Çözülecek görevler:
1 > Kayıtlarda "portion" kelimesini içeren bütün satırları listeleyin. Büyük ve küçük harf ayrımı dikkate alınacak.
2 > NATO ve Avrupa güvenliğini anlatan metni kaldığı yerden alıp sürdürün.

Verilen metin:
******

Ayrıca Avrupa ülkeleri, her biri büyük mali, askeri ve siyasi zorluklarla karşı karşıya.

‘ABD oyun alanına düzen getiriyordu’

Üst düzey bir Fransız askeri yetkili, “Amerikan liderliğinin avantajı, o kadar üstün, büyük ve iyilikseverdi ki kimse buna itiraz edemiyordu: Oyun alanına düzen getirdi, kararların kim tarafından alındığına dair hiçbir şüphe yoktu” diyor.

Washington’un NATO veya Avrupa güvenliğinin arkasındaki itici güç olmadığı bir durumda, “artık gerçek bir alfa erkek kalmaz” diye ekleyen Fransız yetkili, “Başka hiç kimse güç kullanarak üstünlüğünü iddia edemez,” ifadelerini kullanıyor.

Politico ve WELT, ondan fazla mevcut ve eski Avrupalı ve Amerikalı politika yapıcı, askeri yetkili ve akademisyenle, Amerika’nın rolünün azalması durumunda NATO ve Avrupa güvenliğinin nasıl olacağı konusunda konuştu.

Herkes ABD’nin NATO’dan gerçekten çekilmesinin olası olmadığını vurgularken, askeri ittifakın değişmesi gerektiği ve bunun diğer ülkeleri daha fazla liderlik rolü üstlenmeye itebileceği konusunda geniş bir mutabakat var.

Bu arada, müttefik liderler Trump’ın Lahey’den mutlu ayrılmasını sağlamak için ona karşı dikkatli davranacaklar.

Eski Litvanya Dışişleri Bakanı Gabrielius Landsbergis, “ABD’nin Avrupa’da kalacağını ve karşılıklı savunma taahhüdünü teyit edeceğini ummak yerine, bir nedenden ötürü ABD’nin orada olmaması veya beklediğimiz şekilde davranmaması durumunda bunun nasıl işleyeceğini düşünmeliyiz,” uyarısında bulundu.

Avrupa’da değişim kaçınılmaz

Avrupalılar on yıllardır ABD’ye güveniyordu. Washington’un konvansiyonel ve nükleer silahları, ortak askeri, iktisadi, siyasi ve kültürel bağlara dayanan transatlantik ittifakta temel “güvenlik” sağladı.

Politico’ya göre tüm bunlar şimdi değişiyor ve Avrupa’yı kendine bazı zor sorular sormaya zorluyor.

ABD yönetimi, Rusya’nın önümüzdeki beş yıl içinde NATO topraklarına saldırı düzenleyebileceği endişelerinin artmasına rağmen, Avrupa’da konuşlanmış bazı ABD askerlerinin başka yerlere yeniden konuşlandırılıp konuşlandırılmayacağını değerlendirmek için bir inceleme yürütüyor.

Washington, NATO’ya bağlı kalacağını ısrarla vurguluyor fakat değişiklikler kapıda. ABD’nin NATO Büyükelçisi Matthew Whitaker, NATO zirvesinden sonra müttefiklerle ABD askerlerinin azaltılması konusunda görüşmelere başlayacaklarını söyledi.

******

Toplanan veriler
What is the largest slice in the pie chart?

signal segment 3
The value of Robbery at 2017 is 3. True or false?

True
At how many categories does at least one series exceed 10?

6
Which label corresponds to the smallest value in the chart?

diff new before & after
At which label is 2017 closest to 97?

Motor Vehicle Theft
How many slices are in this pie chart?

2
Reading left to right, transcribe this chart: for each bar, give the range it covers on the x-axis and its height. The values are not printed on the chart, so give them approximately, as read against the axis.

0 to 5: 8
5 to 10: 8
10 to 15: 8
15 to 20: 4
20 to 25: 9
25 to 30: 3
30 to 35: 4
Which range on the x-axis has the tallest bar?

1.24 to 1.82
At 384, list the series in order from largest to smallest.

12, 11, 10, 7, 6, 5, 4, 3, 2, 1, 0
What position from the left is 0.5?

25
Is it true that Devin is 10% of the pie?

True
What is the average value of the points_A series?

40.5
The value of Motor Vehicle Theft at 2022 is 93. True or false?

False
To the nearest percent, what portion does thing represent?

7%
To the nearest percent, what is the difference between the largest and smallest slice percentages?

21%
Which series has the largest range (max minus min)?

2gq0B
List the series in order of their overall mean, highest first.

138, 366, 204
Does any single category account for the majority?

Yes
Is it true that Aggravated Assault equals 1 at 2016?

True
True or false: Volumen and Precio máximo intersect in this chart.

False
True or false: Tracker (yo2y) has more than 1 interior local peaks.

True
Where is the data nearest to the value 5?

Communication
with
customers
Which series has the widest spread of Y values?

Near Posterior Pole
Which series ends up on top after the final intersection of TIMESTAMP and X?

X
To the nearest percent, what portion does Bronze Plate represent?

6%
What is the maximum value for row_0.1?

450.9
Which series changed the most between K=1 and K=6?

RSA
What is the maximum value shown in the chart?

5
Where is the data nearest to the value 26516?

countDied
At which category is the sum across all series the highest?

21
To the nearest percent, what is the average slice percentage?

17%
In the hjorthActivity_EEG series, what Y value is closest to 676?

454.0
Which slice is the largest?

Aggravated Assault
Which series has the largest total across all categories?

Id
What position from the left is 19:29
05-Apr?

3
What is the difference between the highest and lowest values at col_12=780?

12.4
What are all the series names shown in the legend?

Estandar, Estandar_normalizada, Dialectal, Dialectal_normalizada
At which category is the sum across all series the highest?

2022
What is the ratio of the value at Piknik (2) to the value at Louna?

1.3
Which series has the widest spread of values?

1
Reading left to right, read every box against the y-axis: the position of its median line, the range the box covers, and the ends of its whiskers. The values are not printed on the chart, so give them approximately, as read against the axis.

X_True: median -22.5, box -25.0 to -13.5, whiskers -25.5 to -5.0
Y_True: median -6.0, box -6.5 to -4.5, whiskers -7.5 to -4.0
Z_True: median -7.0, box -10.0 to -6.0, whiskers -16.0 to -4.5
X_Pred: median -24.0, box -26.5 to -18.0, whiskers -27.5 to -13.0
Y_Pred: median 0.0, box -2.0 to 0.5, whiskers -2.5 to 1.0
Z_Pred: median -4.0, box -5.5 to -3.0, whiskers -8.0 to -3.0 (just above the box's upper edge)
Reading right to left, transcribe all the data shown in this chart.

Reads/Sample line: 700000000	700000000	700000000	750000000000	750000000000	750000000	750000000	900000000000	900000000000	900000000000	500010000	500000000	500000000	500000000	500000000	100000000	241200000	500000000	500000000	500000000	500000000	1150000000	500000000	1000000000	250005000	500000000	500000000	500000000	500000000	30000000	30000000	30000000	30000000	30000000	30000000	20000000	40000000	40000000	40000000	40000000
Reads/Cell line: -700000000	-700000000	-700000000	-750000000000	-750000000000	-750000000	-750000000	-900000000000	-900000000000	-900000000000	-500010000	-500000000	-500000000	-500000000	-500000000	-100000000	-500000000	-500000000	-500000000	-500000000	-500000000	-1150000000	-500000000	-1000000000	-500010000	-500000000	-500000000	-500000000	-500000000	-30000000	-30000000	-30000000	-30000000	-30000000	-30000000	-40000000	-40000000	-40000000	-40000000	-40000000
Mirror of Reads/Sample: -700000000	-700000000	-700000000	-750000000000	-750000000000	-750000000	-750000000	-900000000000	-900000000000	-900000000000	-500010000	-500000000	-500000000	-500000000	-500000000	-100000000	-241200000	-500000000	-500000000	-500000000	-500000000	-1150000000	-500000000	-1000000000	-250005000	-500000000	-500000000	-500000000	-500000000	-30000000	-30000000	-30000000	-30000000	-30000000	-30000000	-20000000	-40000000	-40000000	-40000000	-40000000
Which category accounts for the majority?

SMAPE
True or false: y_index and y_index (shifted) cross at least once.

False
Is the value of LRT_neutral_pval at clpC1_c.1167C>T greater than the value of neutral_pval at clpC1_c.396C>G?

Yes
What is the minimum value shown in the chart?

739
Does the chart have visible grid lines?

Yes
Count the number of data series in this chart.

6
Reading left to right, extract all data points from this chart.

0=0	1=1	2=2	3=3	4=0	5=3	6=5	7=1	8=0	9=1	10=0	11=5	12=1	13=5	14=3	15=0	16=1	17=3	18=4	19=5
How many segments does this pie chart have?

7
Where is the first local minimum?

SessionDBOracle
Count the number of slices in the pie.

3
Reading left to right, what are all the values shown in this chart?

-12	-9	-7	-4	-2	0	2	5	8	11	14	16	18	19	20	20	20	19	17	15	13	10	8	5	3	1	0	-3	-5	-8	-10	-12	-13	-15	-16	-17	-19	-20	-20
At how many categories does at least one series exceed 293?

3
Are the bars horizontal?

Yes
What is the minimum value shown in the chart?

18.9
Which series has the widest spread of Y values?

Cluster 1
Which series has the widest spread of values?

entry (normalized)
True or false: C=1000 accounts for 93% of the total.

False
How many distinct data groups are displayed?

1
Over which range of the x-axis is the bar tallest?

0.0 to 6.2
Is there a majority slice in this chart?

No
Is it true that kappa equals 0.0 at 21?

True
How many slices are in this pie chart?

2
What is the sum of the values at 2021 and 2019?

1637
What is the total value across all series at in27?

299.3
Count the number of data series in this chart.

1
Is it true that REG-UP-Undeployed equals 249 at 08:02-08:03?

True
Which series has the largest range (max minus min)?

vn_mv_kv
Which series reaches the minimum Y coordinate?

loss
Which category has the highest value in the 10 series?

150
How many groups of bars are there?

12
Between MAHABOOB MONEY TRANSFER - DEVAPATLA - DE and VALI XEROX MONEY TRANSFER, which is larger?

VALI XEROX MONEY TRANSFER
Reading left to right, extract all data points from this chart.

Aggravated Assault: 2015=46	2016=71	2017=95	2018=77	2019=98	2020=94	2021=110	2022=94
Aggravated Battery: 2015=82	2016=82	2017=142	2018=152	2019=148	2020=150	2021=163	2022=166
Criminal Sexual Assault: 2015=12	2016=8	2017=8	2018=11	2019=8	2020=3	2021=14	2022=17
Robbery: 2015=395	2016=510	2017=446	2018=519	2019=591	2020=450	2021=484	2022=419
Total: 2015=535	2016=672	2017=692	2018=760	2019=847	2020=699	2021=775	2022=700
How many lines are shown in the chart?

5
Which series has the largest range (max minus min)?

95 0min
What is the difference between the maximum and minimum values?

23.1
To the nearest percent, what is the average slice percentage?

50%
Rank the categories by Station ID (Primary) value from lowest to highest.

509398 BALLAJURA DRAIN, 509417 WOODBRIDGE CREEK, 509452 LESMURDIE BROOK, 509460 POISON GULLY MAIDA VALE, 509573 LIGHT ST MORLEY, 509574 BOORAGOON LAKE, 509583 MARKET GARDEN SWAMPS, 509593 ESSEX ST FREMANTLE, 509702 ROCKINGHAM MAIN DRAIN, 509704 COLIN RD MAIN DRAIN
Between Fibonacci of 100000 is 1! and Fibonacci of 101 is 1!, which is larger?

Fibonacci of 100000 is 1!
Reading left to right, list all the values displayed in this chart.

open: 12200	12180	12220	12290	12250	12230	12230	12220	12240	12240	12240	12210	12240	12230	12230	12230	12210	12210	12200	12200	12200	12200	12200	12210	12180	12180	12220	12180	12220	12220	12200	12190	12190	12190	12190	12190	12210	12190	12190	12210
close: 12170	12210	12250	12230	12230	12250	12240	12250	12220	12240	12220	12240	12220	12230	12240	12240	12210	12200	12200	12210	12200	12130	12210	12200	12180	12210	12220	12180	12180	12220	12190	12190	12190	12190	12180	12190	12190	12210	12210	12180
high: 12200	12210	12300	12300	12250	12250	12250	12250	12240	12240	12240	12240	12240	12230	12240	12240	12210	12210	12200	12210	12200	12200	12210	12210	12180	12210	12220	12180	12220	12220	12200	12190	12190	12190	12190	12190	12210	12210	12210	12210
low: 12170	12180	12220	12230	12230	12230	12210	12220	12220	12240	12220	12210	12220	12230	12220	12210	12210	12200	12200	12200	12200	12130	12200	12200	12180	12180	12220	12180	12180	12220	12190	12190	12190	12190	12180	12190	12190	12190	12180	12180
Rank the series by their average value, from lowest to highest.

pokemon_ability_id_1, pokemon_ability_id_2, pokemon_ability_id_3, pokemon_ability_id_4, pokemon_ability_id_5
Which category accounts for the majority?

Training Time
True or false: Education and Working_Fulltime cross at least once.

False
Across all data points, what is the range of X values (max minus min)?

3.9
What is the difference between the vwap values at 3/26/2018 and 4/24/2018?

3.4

******

Alıştırma sonuçları:
1 >
To the nearest percent, what portion does thing represent?
To the nearest percent, what portion does Bronze Plate represent?

2 >
Ayrıca, müttefikler ordularına yeterli miktarda para yatırdığı sürece ABD’nin NATO’nun ortak savunma maddesi olan 5. maddeye bağlı olduğunu da belirtti.

Birçok Avrupa başkentinde, ABD’nin güvenilir bir müttefik olmayabileceği fikrine karşı isteksizlik var. Landsbergis, “Bu birçokları için rahatsız edici bir konu. Bunu konuşma fırsatına sahip olduğum için kendimi ayrıcalıklı hissediyorum, çünkü bakan olduğum zamankinden daha özgürüm. Birçok kişi, bu konuyu açarsan NATO’yu zayıflatırsın diye düşünüyor,” diye konuşuyor.

Doğu Avrupa’da ABD’ye ihtiyaç sürüyor

Rusya’ya ne kadar yakın olunursa, Amerika ve onun askerleri, tankları, savaş uçakları, füzeleri, ağır yük taşıma kapasitesi ve nükleer silahlarının buradan ayrılmayacağına dair ısrar o kadar güçlü oluyor.

Polonya Savunma Bakan Yardımcısı Paweł Zalewski, “Amerikalıların NATO kapsamındaki yükümlülüklerini yerine getirdiğini teyit edebilirim. Aramızdaki iletişim ve işbirliği çok iyi. Trump’ın söylemleri, Avrupalıları kendi kıtalarının savunmasına daha fazla yatırım yapmaya ikna etmeyi amaçlıyor. Bu işe yarıyor ve Polonya olarak bundan memnunuz,” diyor.

Birçok Avrupalı da Trump’ın bu tavrının geçip transatlantik ilişkilerin geçmiş on yıllardaki alışılagelmiş düzene döneceğini umuyor.

SIPRI’den Kunz, “Avrupalılar arasında sorunun boyutu ve süresi konusunda anlaşmazlık var. Hâlâ, 2028’de Beyaz Saray’a iyi bir adamın dönmesiyle normale dönebileceğimiz veya Trump ile anlaşmalar yapabileceğimiz için hemen bir B planı düşünmenin anlamsız olduğunu düşünenler var,” iddiasında bulunuyor.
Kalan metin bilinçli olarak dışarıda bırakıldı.